This workshop will interrogate the experience of traversing borders between legal forms through the lens of vulnerability theory. Contemporary legal scholarship most often devotes attention to status categories conceived as static positions of relative privilege or disadvantage. Vulnerability theory, which challenges the dominant conception of the universal politico-legal subject as an autonomous, independent, and static adult, shifts us toward a dynamic lens of analysis. Vulnerability theory focuses on the evolution of human needs across a life course, asking how law does and should respond to dependence and foster resilience over time. The theory recognizes that human beings are constantly susceptible to change, positive and negative, in our bodily, social, and environmental circumstances. This workshop will explore how we might understand the processes of ‘legal migration’ as dynamic responses to human and institutional vulnerability.

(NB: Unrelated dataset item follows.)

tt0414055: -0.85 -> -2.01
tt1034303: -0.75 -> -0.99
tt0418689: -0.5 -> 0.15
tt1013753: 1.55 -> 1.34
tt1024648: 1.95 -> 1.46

We are concerned, in particular, with legal migration processes as opportunities to foster resilience. Vulnerability is both universal and constant. Resilience, by contrast, may be created and fostered by the distribution of assets: social, political, environmental, economic, and cultural. The workshop asks how law might foster resilience as individuals and groups migrate between legal forms. In what ways does this migration foster resilience, reorder dependencies, or expose different forms of vulnerability? How do “legal migrants” change the institutions and categories they inhabit? The advent of same-sex marriage, for example, provides the occasion to study the migration of tens of thousands of couples from civil unions or a status of legal non-recognition to the privileged status of marriage. We invite scholars to consider multiple experiences of legal migration: from non-married to married; child to adult; not guilty to guilty; migrant to asylum seeker and possibly citizen; contractual agents to partners; union member to sovereign nation.
We encourage participation from scholars in multiple disciplines including law, the social sciences, and humanities, and welcome papers which address the response to human and institutional vulnerability occasioned by processes of migration. Papers are invited to examine social experience as well as legal formalities, while topics may vary widely from transitions in corporate entity or financial institution status (particularly in contexts of economic development or flux); shifts in intellectual property treatment; the migration process of immigrants, asylum seekers, or business entities across sovereign borders; to the criminal justice process. Papers which engage vulnerability theory as a central tool of analysis are most warmly welcomed.